The Tree Rings of the Ocean
Scientists read 115 years of Greenland’s meltwater history in Arctic seaweed. The ice sheet crossed a threshold in 2007. Temperature records haven’t caught up yet.
In the shallow waters off western Greenland, a species of slow-growing crusty seaweed has been quietly recording the chemical signature of everything that flows past it.
For more than a century, a coralline alga called Clathromorphum compactum (a hard, rock-like organism that builds up in layers on the seafloor) has been laying down annual growth bands, like tree rings, each one preserving a chemical fingerprint of the seawater it grew in.
A team of scientists from Kiel University in Germany, the University of Toronto Mississauga, and the University of Geneva has now read that record. What they found is alarming.

> Source data

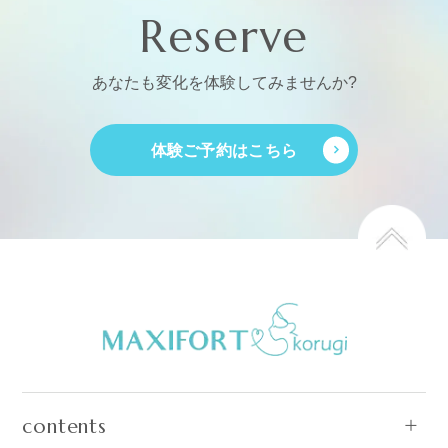
Reserve
あなたも変化を体験してみませんか?
体験ご予約はこちら
contents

> Goal of the exercise
Reproduce the passage of the Greenland meltwater article above, starting with "The Tree Rings" and going on through "flows past it.".

> Answer to this problem
The Tree Rings of the Ocean
Scientists read 115 years of Greenland’s meltwater history in Arctic seaweed. The ice sheet crossed a threshold in 2007. Temperature records haven’t caught up yet.
In the shallow waters off western Greenland, a species of slow-growing crusty seaweed has been quietly recording the chemical signature of everything that flows past it.